I think I puked on every class trip up through high school. And you might as well include college because even though I was no longer taking class trips, Spring Break my freshman year is why I can't stand peaches (
you spend a couple of hours barfing in the heavily peach-scented Georgia welcome center and tell me you'll ever eat peaches again).

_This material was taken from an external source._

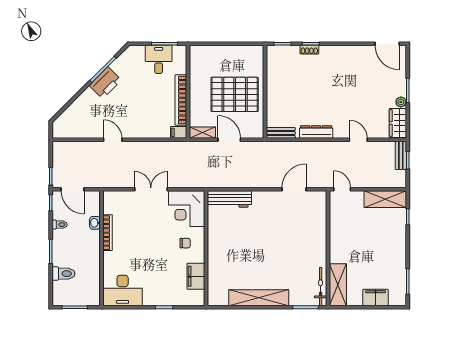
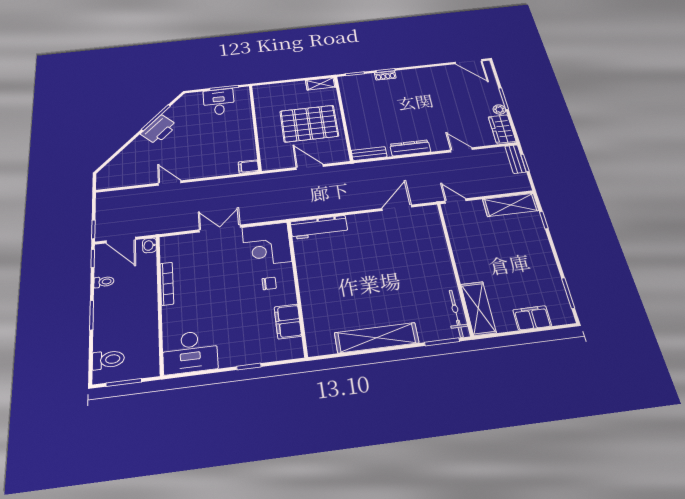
bookcase: (181, 100) -> (248, 136), removed
shelving: (202, 133) -> (321, 84), moved
washbasin: (95, 223) -> (149, 245), moved
toilet: (64, 274) -> (108, 360), moved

Kindergarten Halloween is also one of my first memories of feeling inferior. See, everyone else had awesome homemade costumes. Their mothers had spent hours crafting ghosts and clowns and princesses and pumpkins. Me, I had a costume from Kmart. One of those cheap jumpsuits that smelled like a chemical spill. Solid-colored vinyl pants, a picture of the character you were supposed to be on the top, and a plastic mask that attached with a rubberband that always broke after 20 minutes which was just as well because you couldn't see out of it anyways.
To make it worse, there was only one other kid in the class wearing the dreaded lame plastic costume. Darren. The fat kid. AND? We had the
same lame plastic costume. Papa Smurf. All of my friends in their beautiful princess and angel and fairy costumes and I was a plastic smelly man-Smurf. (Don't Google for Smurf costumes, btw. Terrifying blue adults. I gave up finding the Papa Smurf costume.)
As much as it made me feel pathetic not to have a "real" costume, life may have been even more traumatic the one time I remember my mother actually putting together a costume for me. It consisted of a black leotard with a tail sewn on the back, black stockings, ears on a headband and drawn-on whiskers.
Cute, right?
Except this was 5th grade. The year my body decided to start growing odd bumps on my chest. Bumps that I did my very best to conceal so my classmates wouldn't notice and wouldn't laugh at me. Bumps that could NOT be concealed in a leotard. Plus, this was New York - it was damned cold in late October to be running around practically naked! So I threw my pink winter coat on to keep warm and hidden. But then my legs were cold, leaving me to pull my jeans back on as well. And I was basically a girl with a weird tail sticking out between my jacket and jeans, whiskers, and cat ears. Like I didn't have a costume really at all, just a few lame accessories.
This year, I'm not dressing up. And I'm not handing out candy. We're going away (yes, again!) for the night and I plan to spend the evening hanging out in the hotel bar. That's right - the only thing going bump in the night? Will be me. Just the way I like it.